Henri Malabave (avec le ballon) jouait parfois dans le champ avec la réserve nîmoise (archives privées Henri Malabave)

Avez-vous été immédiatement pris en charge par le médecin du club ?

Non, Kabile m’a pris sur ses épaules et il m’a amené chez un rebouteux. Quand le gars a mis ses doigts sur la blessure, j’ai eu très mal. Ce n’est que le soir que j’ai passé une radio et j’avais le péroné coupé. À partir de là, pour moi la flamme était partie.

Après votre départ de Nîmes, vous avez fait des misères aux Crocodiles…

Avec Montpellier, nous affrontions les Crocodiles en coupe de France. Le match s’est joué à Alès et nous menions 1-0 mais avec la pluie, le terrain est devenu impraticable. Il a fallu rejouer et cette fois à Sète. C’était chaud, ça a fini aux tirs au but. J’arrête celui de Gilbert Marguerite et on se qualifie.

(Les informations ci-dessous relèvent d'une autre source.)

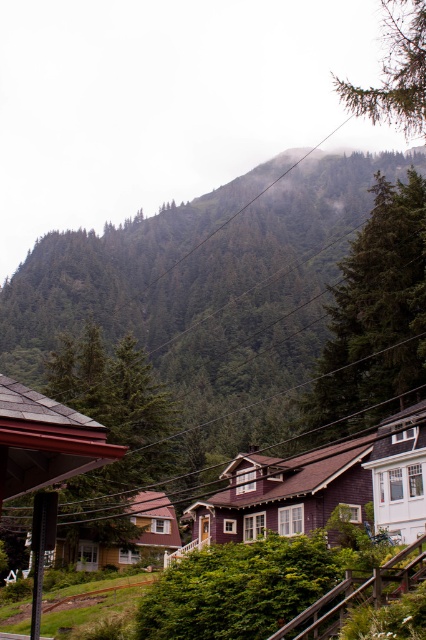
You are a bird looking for a place to perch. You can see the green textured tree at center and the white wood house at right. Which one is taller?

The green textured tree at center is taller than the white wood house at right, so the tree is the taller option for perching.

You are a hiker standing in the residential area looking towards the mountain. You see two green textured trees in your view. Which tree, the green textured tree at center or the green textured tree at upper center, is closer to you?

C’était bizarre car je n’avais aucun esprit de revanche et j’avais beaucoup de copains à Nîmes.

Propos recueillis par Norman Jardin

Le match.

27 mai 1972. 38e journée de Division 1. NÎMES OLYMPIQUE (2e) – AS SAINT-ETIENNE (5e) 4-0. Stade Jean-Bouin. Mi-temps : 1-0. Spectateurs : 9 860. Arbitre : M. Frauciel. Buts : Bonnet (6e et 89e) et Vergnes (75e et 77e).

 Nîmes : Malabave – Odasso, Betton, Adams, Kabile, Mézy, Augé, Bonnet, Pircalab, Vergnes, Voinea (Canetti, 68e). Entraîneur : Kader Firoud.

Saint-Étienne : Castel – Broissart, Farizon, Lopez, Sanlaville, Larqué, Santini, Revelli, Bereta, Herbin, Keïta. Entraîneur : Albert Batteux.

Sa Fiche

Henri Malabave. Né le 9 mai 1950 au Grau-du-Roi. Poste : Gardien de but. Clubs : Formé au Nîmes Olympique, Montpellier Littoral (1970-71), Nîmes Olympique (1971-73), Olympique d’Alès (1973-76), AC Arles (1976-78) et Montpellier Paillade (1978-80). Palmarès : vainqueur de la coupe Gambardella avec Nîmes en 1969, meilleur gardien de but de D2 et meilleur joueur de D2 avec Arles.